Der CDU-Fraktionsvorsitzende im Niedersächsischen Landtag, David McAllister, betonte vor 260 Gästen, von dem Programm würden alle Kommunen des Landes profitieren. In seinem Grußwort hob Hans-Gert Pöttering als Präsident des Europäischen Parlaments hervor, der Euro habe auch in Zeiten der Finanzkrise stabil zu bleiben. "Wir müssen die Maastricht-Kriterien einhalten und die Stabilität unserer Währung verteidigen", sagte Pöttering unter starkem Beifall. Das sei eine moralische Verpflichtung gegenüber der jüngeren Generation.
In seiner Begrüßung hatte Andreas Grisar, der MIT-Kreisvorsitzende Osnabrück-Land, den deutschen Mittelstand als Motor der wirtschaftlichen Entwicklung bezeichnet. Mit Blick auf das verabschiedete Konjunkturpaket II bezweifelte Grisar allerdings, "dass deswegen die Bürger nun in einen Kaufrausch verfallen".
Melles Bürgermeister André Berghegger erinnerte an die Worte des Bundespräsidenten, wonach die Banken wieder verstärkt Dienstleister zu sein hätten. "Hier bei uns in Melle sind die Sparkasse und die Volksbank das und unterstützen die Wirtschaft nach wie vor mit Krediten."

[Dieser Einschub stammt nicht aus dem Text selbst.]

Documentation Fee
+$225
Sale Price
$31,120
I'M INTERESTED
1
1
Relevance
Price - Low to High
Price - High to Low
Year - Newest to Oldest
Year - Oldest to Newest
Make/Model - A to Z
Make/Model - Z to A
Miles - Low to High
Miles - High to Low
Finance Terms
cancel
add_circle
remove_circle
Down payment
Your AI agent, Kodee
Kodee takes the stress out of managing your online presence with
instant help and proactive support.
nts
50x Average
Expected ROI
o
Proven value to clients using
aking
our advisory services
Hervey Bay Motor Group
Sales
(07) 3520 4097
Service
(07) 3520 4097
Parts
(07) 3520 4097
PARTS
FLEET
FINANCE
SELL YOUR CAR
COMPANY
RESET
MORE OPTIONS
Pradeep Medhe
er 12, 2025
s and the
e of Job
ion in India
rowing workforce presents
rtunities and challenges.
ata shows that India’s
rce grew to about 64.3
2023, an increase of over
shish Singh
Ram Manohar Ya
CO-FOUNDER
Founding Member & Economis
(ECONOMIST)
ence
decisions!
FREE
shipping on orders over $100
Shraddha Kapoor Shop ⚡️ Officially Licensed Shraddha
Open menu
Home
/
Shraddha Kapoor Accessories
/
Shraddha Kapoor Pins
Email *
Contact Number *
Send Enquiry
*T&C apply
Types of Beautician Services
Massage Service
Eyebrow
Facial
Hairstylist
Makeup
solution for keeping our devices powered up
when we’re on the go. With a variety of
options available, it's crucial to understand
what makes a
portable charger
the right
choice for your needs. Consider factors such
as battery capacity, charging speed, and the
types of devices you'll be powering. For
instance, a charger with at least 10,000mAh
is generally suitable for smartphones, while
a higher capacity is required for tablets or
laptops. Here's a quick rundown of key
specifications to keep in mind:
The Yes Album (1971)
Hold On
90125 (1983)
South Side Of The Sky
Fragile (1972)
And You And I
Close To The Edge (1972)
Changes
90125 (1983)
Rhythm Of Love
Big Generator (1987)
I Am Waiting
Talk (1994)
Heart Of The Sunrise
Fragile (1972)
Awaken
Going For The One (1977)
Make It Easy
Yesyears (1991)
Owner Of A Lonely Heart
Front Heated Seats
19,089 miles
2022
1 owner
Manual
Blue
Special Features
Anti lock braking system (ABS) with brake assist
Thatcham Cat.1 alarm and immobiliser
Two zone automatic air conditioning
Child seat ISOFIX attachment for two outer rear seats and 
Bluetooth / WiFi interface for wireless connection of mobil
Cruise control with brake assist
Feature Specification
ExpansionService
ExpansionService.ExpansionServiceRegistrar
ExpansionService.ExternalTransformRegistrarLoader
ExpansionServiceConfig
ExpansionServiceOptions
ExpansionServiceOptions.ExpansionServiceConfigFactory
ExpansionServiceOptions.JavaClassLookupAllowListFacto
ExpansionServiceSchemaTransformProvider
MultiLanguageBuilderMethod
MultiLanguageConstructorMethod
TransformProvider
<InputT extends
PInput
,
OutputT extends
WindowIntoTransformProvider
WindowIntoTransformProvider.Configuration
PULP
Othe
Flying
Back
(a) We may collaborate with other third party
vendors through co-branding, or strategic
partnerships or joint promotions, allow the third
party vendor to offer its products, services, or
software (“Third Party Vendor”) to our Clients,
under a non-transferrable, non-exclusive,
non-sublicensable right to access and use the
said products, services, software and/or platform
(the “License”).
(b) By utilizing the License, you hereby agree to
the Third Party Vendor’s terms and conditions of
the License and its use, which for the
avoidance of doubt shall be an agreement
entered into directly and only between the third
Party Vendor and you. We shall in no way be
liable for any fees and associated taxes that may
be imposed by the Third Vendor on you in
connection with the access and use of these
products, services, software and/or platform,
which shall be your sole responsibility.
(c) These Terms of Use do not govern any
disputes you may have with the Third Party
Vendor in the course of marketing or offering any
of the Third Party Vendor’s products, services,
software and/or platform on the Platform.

McAllister lobte das Konjunkturpaket der Bundesregierung, auch wenn es im Detail noch Fragen aufwerfe. Das Land Niedersachsen stehe nicht nur voll dahinter, sondern habe sich im Bundesrat und mit eigenen Bürgschaften auch daran beteiligt. "In Niedersachsen wird es zu einem Programm für alle Kommunen und nicht nur speziell für die Not leidenden", kündigte er an. Sonst würden ja die Städte und Gemeinden, die mit Augenmaß gewirtschaftet hätten, auch noch dafür bestraft. McAllister lobte in diesem Zusammenhang ausdrücklich die Kommunen im Landkreis Osnabrück und die Stadtspitze in Osnabrück.
Der Fraktionschef ließ keinen Zweifel daran, dass er von Bundesverkehrsminister Tiefensee nicht viel halte. "Dieser begnadete Verkehrsminister aus Leipzig benachteiligt Niedersachsen." Statt die Anbindung des Hafenhinterlandes in Süddeutschland zu fördern, gelte es, die Häfen an der Nordsee zu unterstützen. "Wir im Norden sind jetzt dran", forderte McAllister unter Beifall mehr Infrastrukturhilfe aus Berlin.